(Raw data)

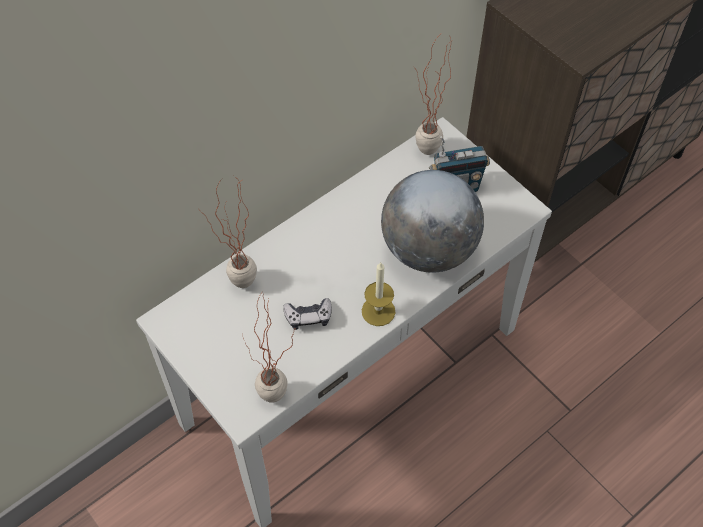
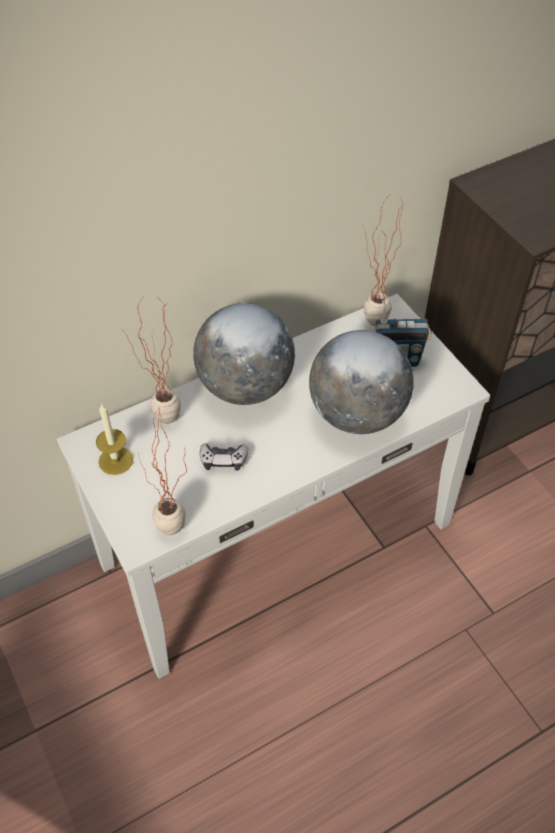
camera: 10 degrees right, 5 degrees down
candle [362,262,395,326] -> candle moved to [96,404,133,475]
none -> globe [193,303,295,405]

(End Raw data)

**Work instructions**
From the line containing "candle [362,262,395,326] ->" to the last line of the data above, copy each line exactly and add nothing.

**Task output**
candle [362,262,395,326] -> candle moved to [96,404,133,475]
none -> globe [193,303,295,405]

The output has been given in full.